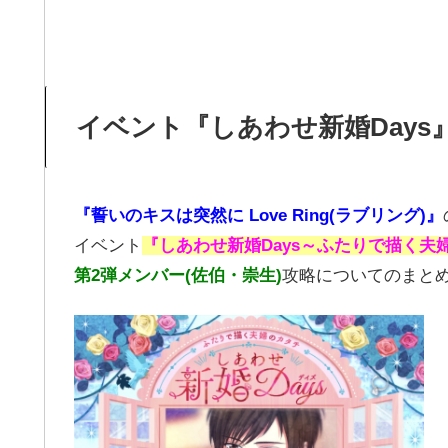
イベント『しあわせ新婚Days
『誓いのキスは突然に Love Ring(ラブリング)』
イベント
『しあわせ新婚Days～ふたりで描く夫
第2弾メンバー(佐伯・崇生)
攻略についてのまと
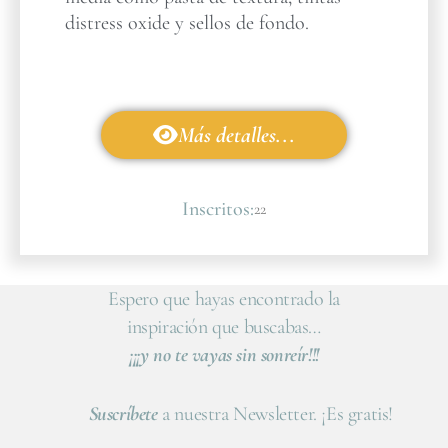
distress oxide y sellos de fondo.
Más detalles...
Inscritos:
22
Espero que hayas encontrado la
inspiración que buscabas…
¡¡¡y no te vayas sin sonreír!!!
Suscríbete
a nuestra Newsletter. ¡Es gratis!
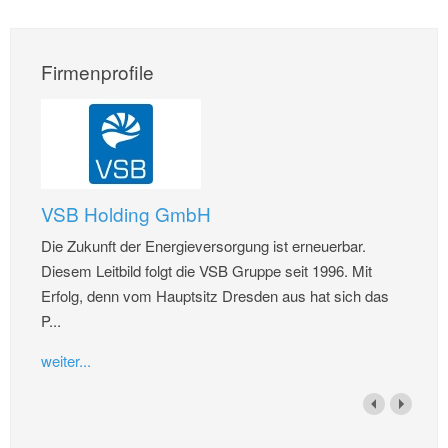
Firmenprofile
VSB Holding GmbH
Die Zukunft der Energieversorgung ist erneuerbar.
Diesem Leitbild folgt die VSB Gruppe seit 1996. Mit
Erfolg, denn vom Hauptsitz Dresden aus hat sich das
P...
weiter...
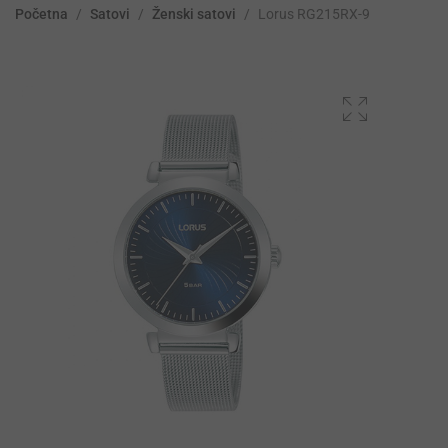
Početna
/
Satovi
/
Ženski satovi
/
Lorus RG215RX-9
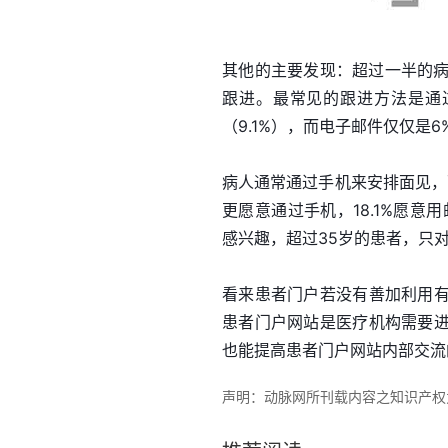
其他的主要发现：超过一半的病
跟进。最常见的跟进方法是通过
（9.1%），而电子邮件仅仅是6
病人通常通过手机来安排面见，而
更愿意通过手机，18.1%愿意用
感兴趣，超过35岁的患者，只
看来患者门户若没有善加利用
患者门户网站是医疗机构需要
也能提高患者门户网站内部交流
声明：动脉网所刊载内容之知识产权为动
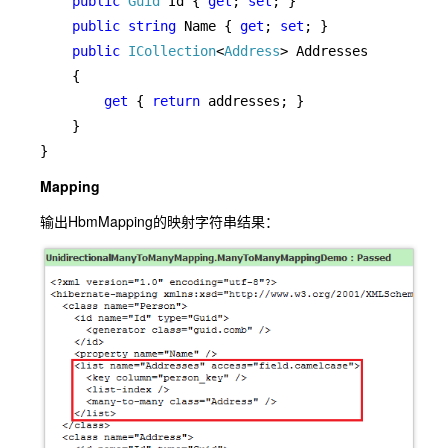
public 
Guid 
Id { 
get
; 
set
; }

public string 
Name { 
get
; 
set
; }

public 
ICollection
<
Address
> Addresses

    {

get 
{ 
return 
addresses; }

    }

}
Mapping
输出HbmMapping的映射字符串结果：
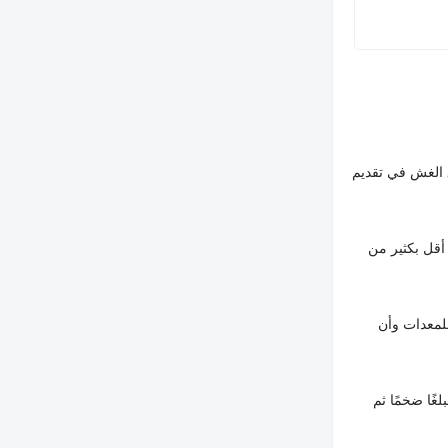
 الغش في تقديم
أقل بكثير من
لمعدات وأن
غًا ضخمًا ثم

########

→ **About this exercise**: Your task is to retype the records above in full and exactly, omitting the pictures.

→ **Response to the exercise**:
イベント『しあわせ新婚Days
『誓いのキスは突然に Love Ring(ラブリング)』
イベント
『しあわせ新婚Days～ふたりで描く夫
第2弾メンバー(佐伯・崇生)
攻略についてのまと
distress oxide y sellos de fondo.
Más detalles...
Inscritos:
22
Espero que hayas encontrado la
inspiración que buscabas…
¡¡¡y no te vayas sin sonreír!!!
Suscríbete
a nuestra Newsletter. ¡Es gratis!
Firmenprofile
VSB Holding GmbH
Die Zukunft der Energieversorgung ist erneuerbar.
Diesem Leitbild folgt die VSB Gruppe seit 1996. Mit
Erfolg, denn vom Hauptsitz Dresden aus hat sich das
P...
weiter...
Početna
/
Satovi
/
Ženski satovi
/
Lorus RG215RX-9
其他的主要发现：超过一半的病
跟进。最常见的跟进方法是通过
（9.1%），而电子邮件仅仅是6
病人通常通过手机来安排面见，而
更愿意通过手机，18.1%愿意用
感兴趣，超过35岁的患者，只
看来患者门户若没有善加利用
患者门户网站是医疗机构需要
也能提高患者门户网站内部交流
声明：动脉网所刊载内容之知识产权为动
public 
Guid 
Id { 
get
; 
set
; }

public string 
Name { 
get
; 
set
; }

public 
ICollection
<
Address
> Addresses

    {

get 
{ 
return 
addresses; }

    }

}
Mapping
输出HbmMapping的映射字符串结果：
 الغش في تقديم
أقل بكثير من
لمعدات وأن
غًا ضخمًا ثم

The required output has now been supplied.